Frozen semen technology is scientifically known as cryopreservation also known as sperm banking is a procedure to preserve sperm cells. This technology is widely use in the goat farms. Now a days, this technology has been greatly accepted by farmers due to its great results with no side effects. It can be used for sperm donation where the recipient wants in a different time or place. Frozen semen is a method of preserving semen for future artificial insemination, even after the death of the donor.

Using frozen semen for dairy cattle has been done since the 1950s. Semen in the early days (before 1950s) of artificial insemination was delivered everyday to technicians as the semen was not frozen at that time.  In those early days semen was extended into a type of bottle, or test tube, kept at low temperatures, and delivered to technicians usually every day.  

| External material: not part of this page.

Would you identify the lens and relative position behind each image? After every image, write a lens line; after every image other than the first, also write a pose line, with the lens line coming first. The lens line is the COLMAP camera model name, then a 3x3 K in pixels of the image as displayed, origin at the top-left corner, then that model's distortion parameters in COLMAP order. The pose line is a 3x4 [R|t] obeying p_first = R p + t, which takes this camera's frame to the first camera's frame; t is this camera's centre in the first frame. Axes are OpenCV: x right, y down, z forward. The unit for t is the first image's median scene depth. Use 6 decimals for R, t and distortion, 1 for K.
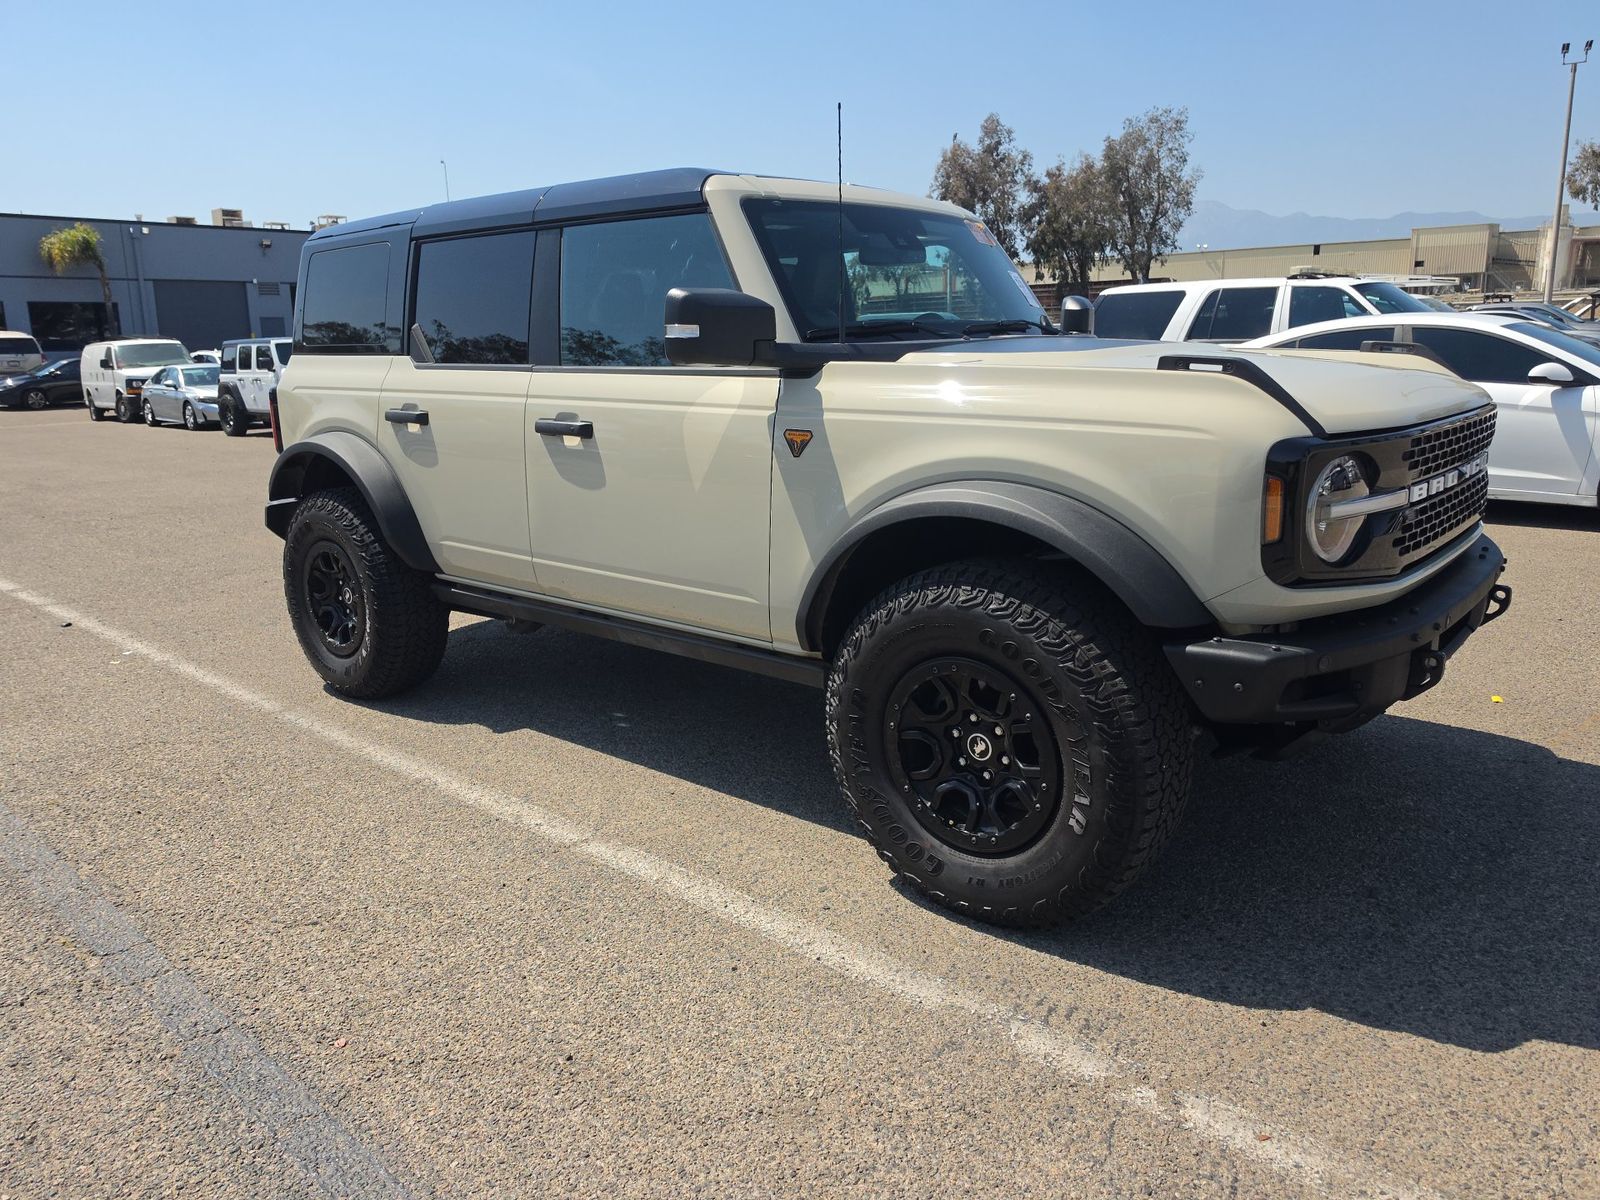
lens RADIAL K [[1143.0, 0, 800.0], [0, 1143.0, 600.0], [0, 0, 1]] dist [0.001581, 0.009412]
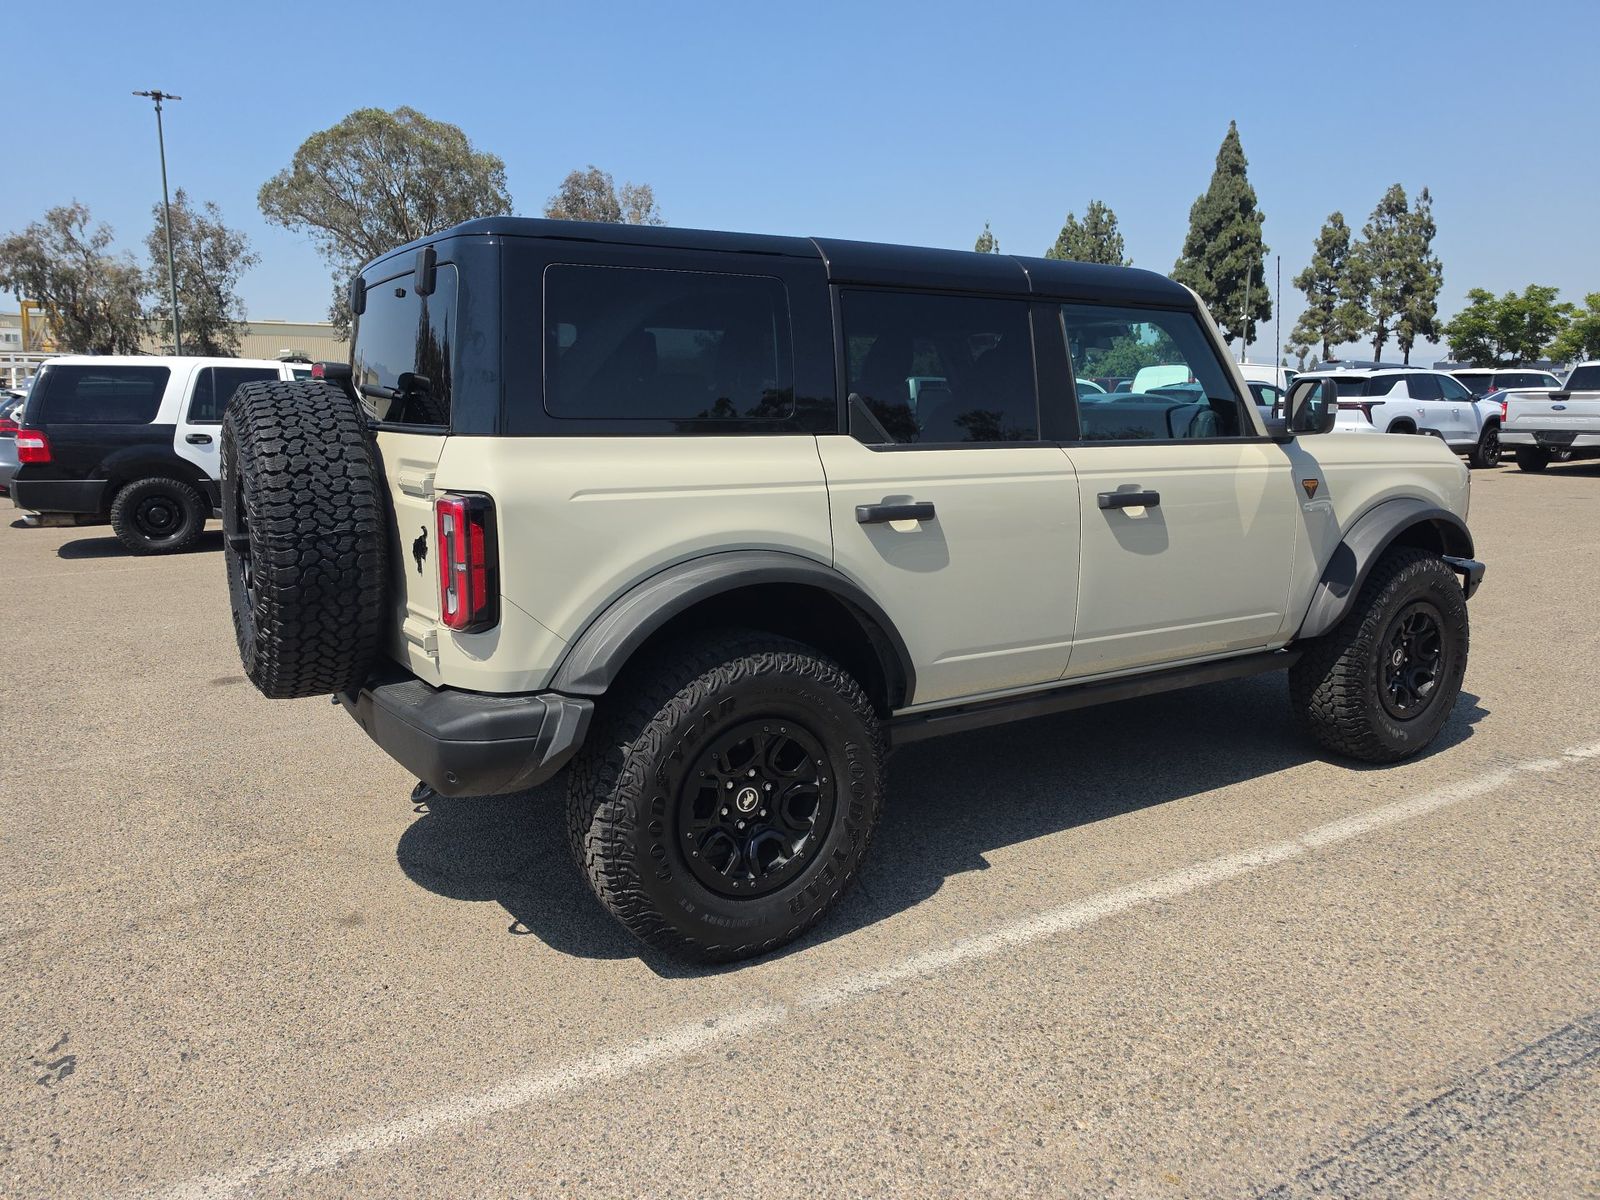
lens RADIAL K [[1143.0, 0, 800.0], [0, 1143.0, 600.0], [0, 0, 1]] dist [0.001581, 0.009412]
pose [[0.291199, -0.151010, 0.944669, -1.222214], [0.204447, 0.974473, 0.092752, -0.210228], [-0.934561, 0.166125, 0.314639, 0.937815]]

Artificial insemination (AI) was the first great biotechnology applied to improve reproduction and genetics of farm animals. It has had an enormous impact worldwide in many species, particularly in dairy cattle. The acceptance of AI technology worldwide provided the impetus for developing other technologies, such as cryopreservation and sexing of sperm, estrous cycle regulation, and embryo harvesting, freezing, culture and transfer, and cloning.

The history of development of Artificial insemination has been seen mainly in dairy cattle which affects its genetic improvement and control of venereal diseases.

Semen Freezing Technology:
The most common cryoprotectant used for semen is glycerol (10% in culture medium). Often sucrose or other di-, trisaccharides are added to glycerol solution. Cryoprotectant media may be supplemented with either egg yolk or soy lecithin, with the two having no statistically significant differences compared to each other regarding motility, morphology, ability to bind to hyaluronate in vitro, or DNA integrity after thawing. 
Semen is frozen using either a controlled-rate, slow-cooling method (slow programmable freezing or SPF) or a newer flash-freezing process known as vitrification. Vitrification gives superior post-thaw motility and cryosurvival than slow programmable freezing.